Task item:
Output the listing below verbatim, without images.

==================================================

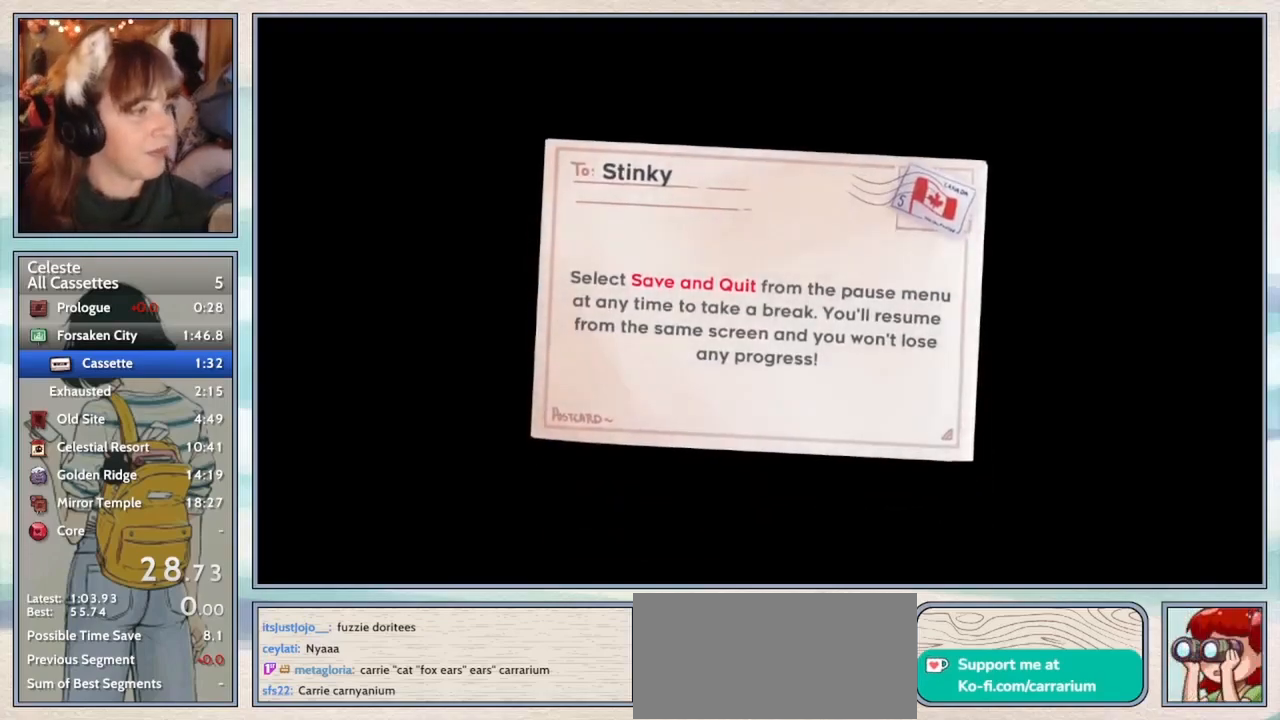
{"keys": [], "events": []}
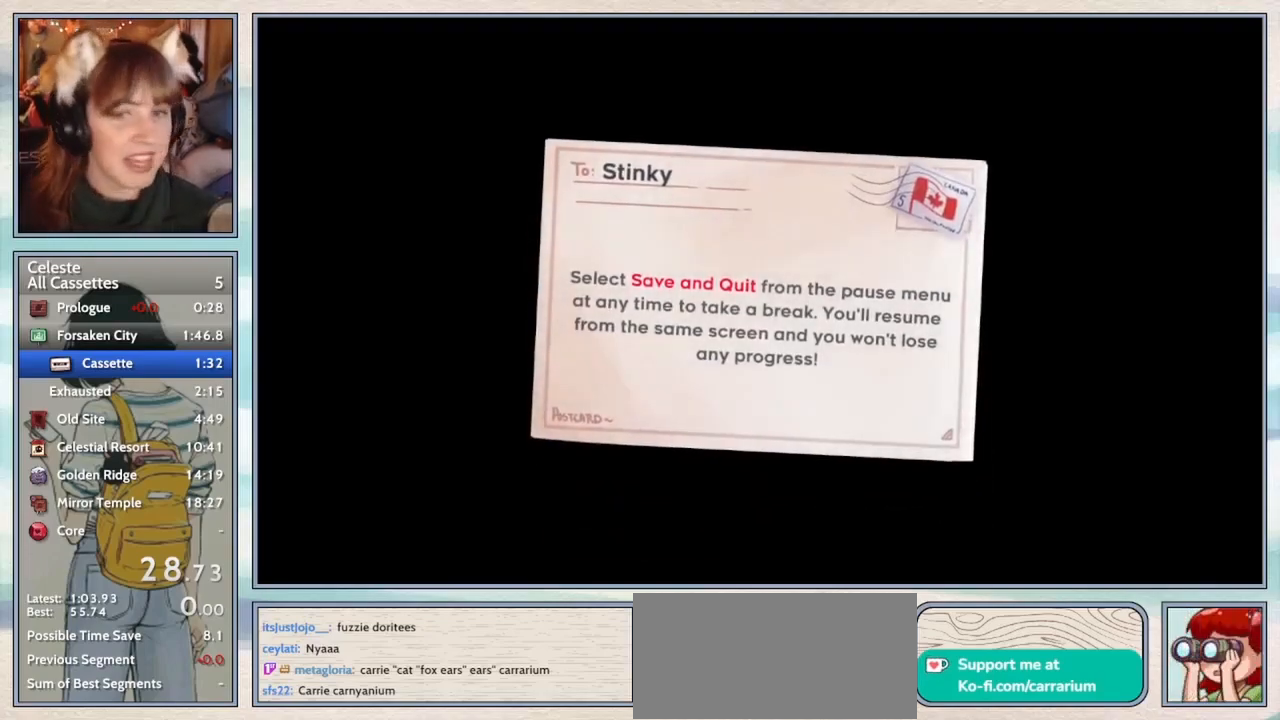
{"keys": [], "events": [[67, "jump2", "down"], [167, "jump2", "up"]]}
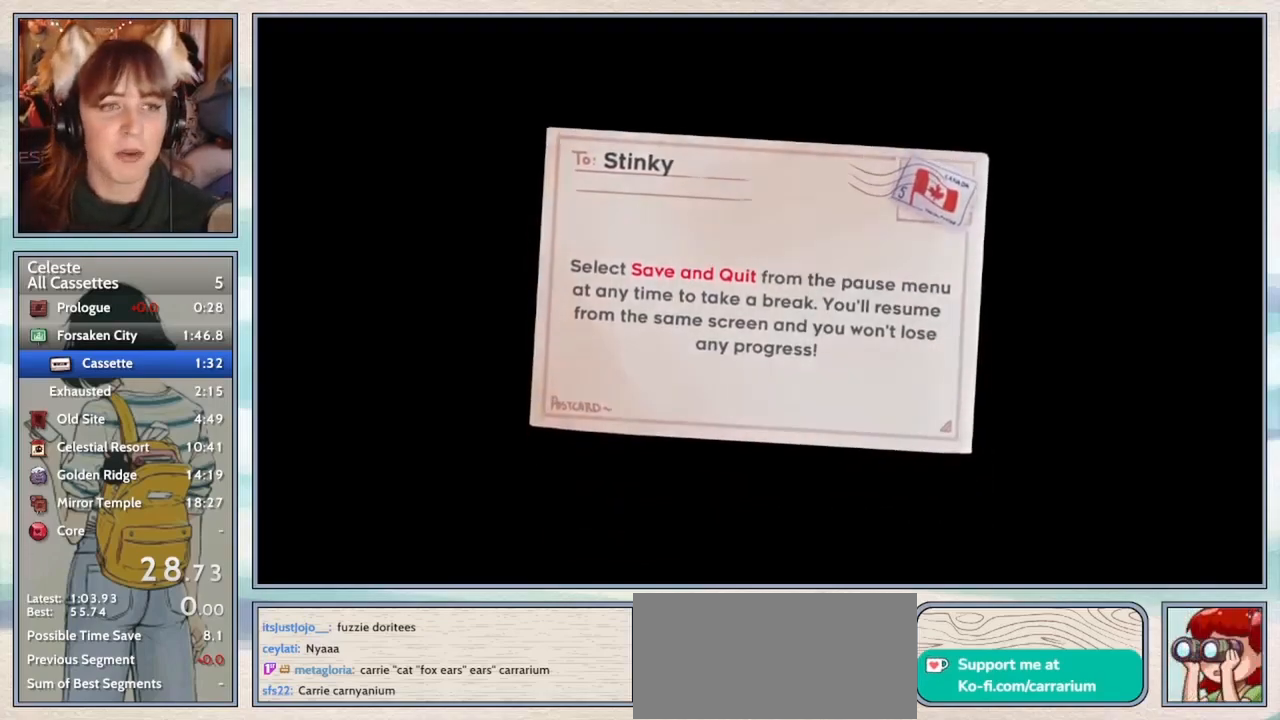
{"keys": [], "events": []}
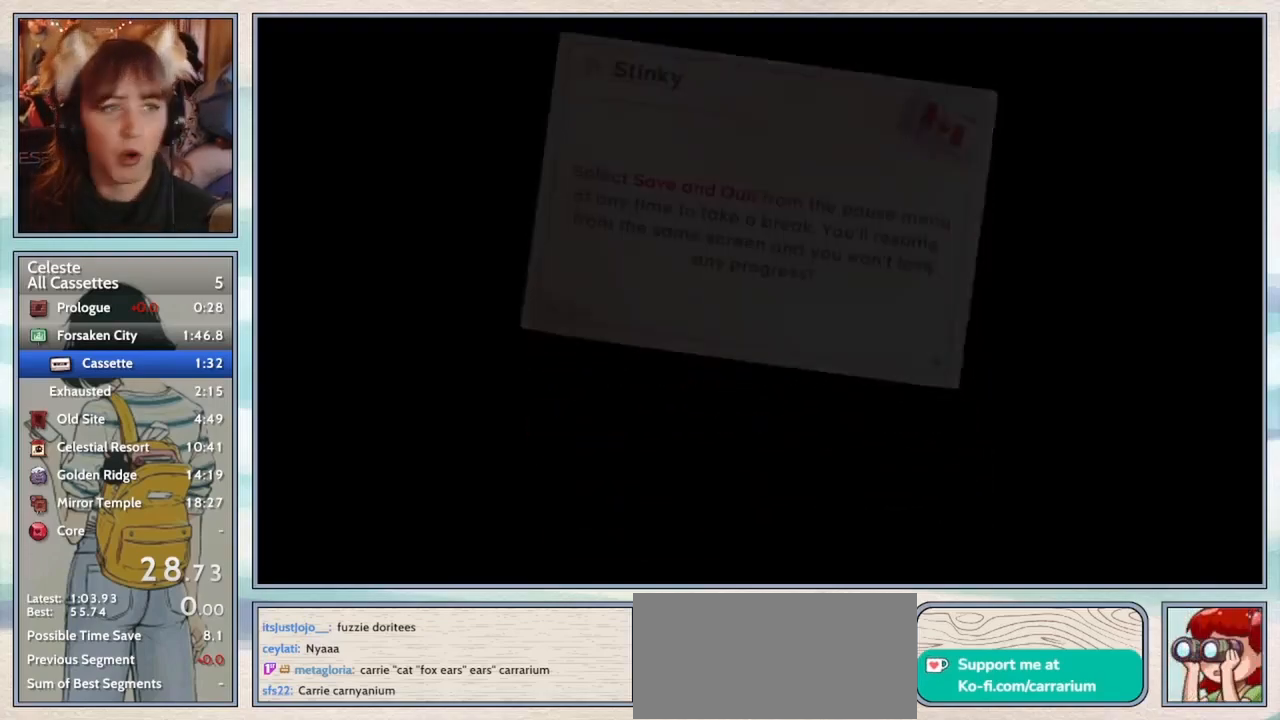
{"keys": [], "events": []}
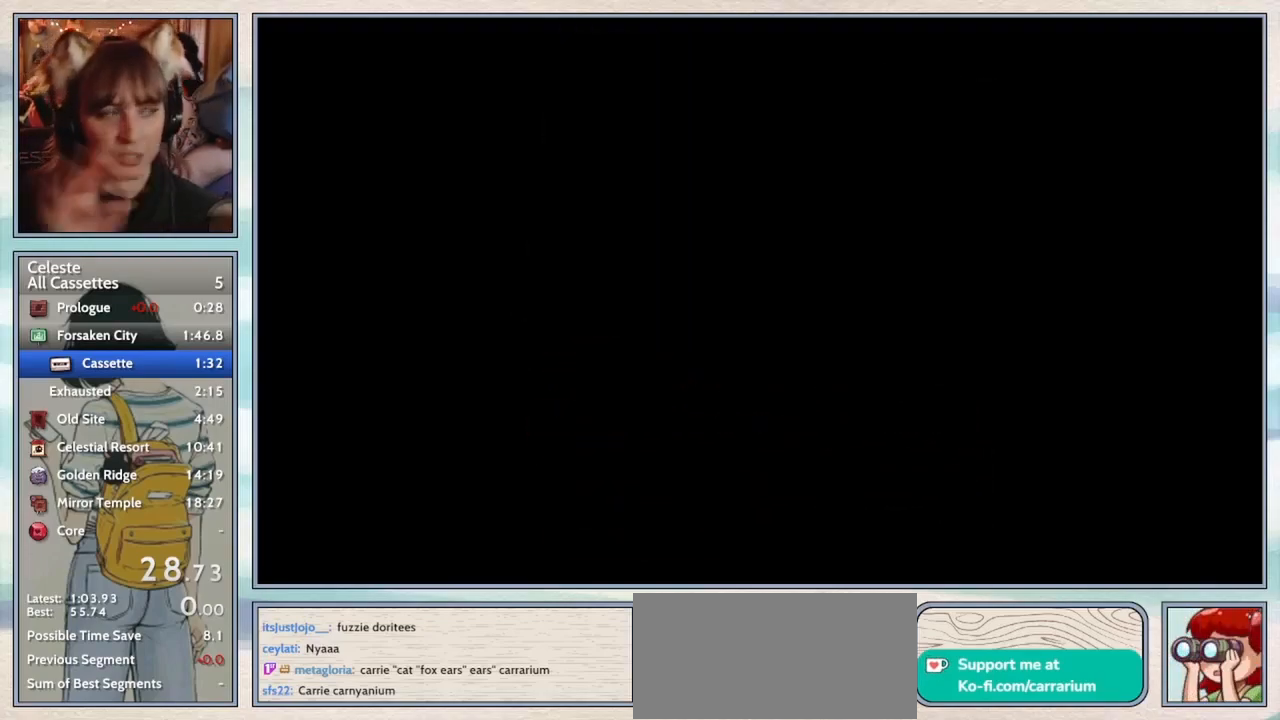
{"keys": [], "events": []}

==================================================

The answer:
{"keys": [], "events": []}
{"keys": [], "events": [[67, "jump2", "down"], [167, "jump2", "up"]]}
{"keys": [], "events": []}
{"keys": [], "events": []}
{"keys": [], "events": []}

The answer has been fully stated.